By 変態ベース
今、目の前には二冊の「スイング ジャーナル」がある。一冊は1974年4月号。私が初めて買ったものである。他のバックナンバーはすべて処分してしまったが、最初の一冊だけは記念に保存してあったのだ。表紙を飾るのはMJQの面々。彼等のニューアルバム『Based on Bach & the Blues』は、タイミングよく4月の来日公演に合わせて発表された。表紙の写真はアルバムジャケットをそのまま借用している。この年のツアーを最後に、彼等はいったんグループを解散してしまった。(尤もそのあとすぐに再結成されたのだが)2月のチック コリア& RTF、3月のビル エヴァンス トリオ、それに4月のMJQ。私がジャズにハマり始めたのがこの頃だった。
もう一冊は2010年7月号。「スイング ジャーナル」の最終号である。創刊以来、63年の歴史に幕を下ろすことになった。突然の休刊をKJSの掲示板で知った時は、率直に驚きというよりショックに近い衝撃を受けた。数年前、ワルツ堂の閉店を聞かされた時もかなり凹んだが、今回もそれに近いものがある。
ジャズの広報誌、とりわけ新譜やコンサートの情報、またジャズ界の動向について、ことこまかく、いつもホットなニュースを得られるという点に関しては大変重宝していた。しかし、個人的な感想を申せば、特に最近の「スイング ジャーナル」には少なからず不満を感じていたのも事実である。特定の邦レーベルとの蜜月というよりは、癒着に近い構造は目に余るものがあった。ディスクレヴューを見るたびに、どこかトゲトゲしい気分にさせられたものだ。また、声の大きい論者の意見が幅をきかせて、雑誌としてニュートラルなスタンスが保持できていなかったようにも感じられた。それでも尚、新録、再発を含め、幅広く網羅した音楽情報は「スイング ジャーナル」の独壇場であったはずだ。
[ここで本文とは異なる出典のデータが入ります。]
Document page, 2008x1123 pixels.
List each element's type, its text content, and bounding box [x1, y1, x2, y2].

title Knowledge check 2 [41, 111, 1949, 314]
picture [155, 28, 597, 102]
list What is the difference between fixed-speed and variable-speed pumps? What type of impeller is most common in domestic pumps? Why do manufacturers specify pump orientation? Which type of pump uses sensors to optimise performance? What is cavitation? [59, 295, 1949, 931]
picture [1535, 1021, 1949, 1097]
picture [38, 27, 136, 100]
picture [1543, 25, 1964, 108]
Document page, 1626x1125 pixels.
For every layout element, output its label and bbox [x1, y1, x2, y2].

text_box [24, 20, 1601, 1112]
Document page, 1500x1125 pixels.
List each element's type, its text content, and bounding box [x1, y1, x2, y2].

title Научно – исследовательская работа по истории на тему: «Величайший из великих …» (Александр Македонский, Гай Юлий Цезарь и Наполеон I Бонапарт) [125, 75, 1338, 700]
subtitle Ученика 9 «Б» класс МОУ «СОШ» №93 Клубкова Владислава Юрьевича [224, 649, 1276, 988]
近年はジャズ喫茶で頁をめくる程度で、自分で買い求めることはなかったが、いざ休刊といわれると困ったなというのが本音である。いやそれよりも私の気分を落ち込ませる原因は、「スイング ジャーナル」という、ジャズファンにとって象徴的な雑誌が休刊に追い込まれたという現実だ。何故ならば、それがジャズの未来を物語っているように感じるからだろう。
ここ数年ジャズという音楽は、かつてないほど広く浅く世の中に浸透してきた。街を歩いていても、或いは飲食店に入っても、我々はジャズを耳にする機会が増えたことを実感している。それだけジャズの間口やすそ野が広がったことは明白である。しかしそれはあくまでも広く浅くであって、熱烈なジャズファンが増えたかといえば、全く期待は裏切られている。「スイング ジャーナル」は、まさにその熱烈なジャズファンによって支えられてきた。同誌はジャズの深化と普及に努力してきたが、皮肉にもその設計が大きく外れたと言わざるを得ない。
ネット配信や複製の氾濫によって、ジャズのみならず音楽CDのマーケット全体も萎縮してしまった。元々流通量の少ないジャズ業界のことだから痛手も深刻である。新譜情報等を売りものにしてきた雑誌には、CDが売れないとその存在理由が危ぶまれる。またiPadなど携帯端末の登場も向い風である。それは雑誌業界全体に対する、大きな脅威であるはずだ。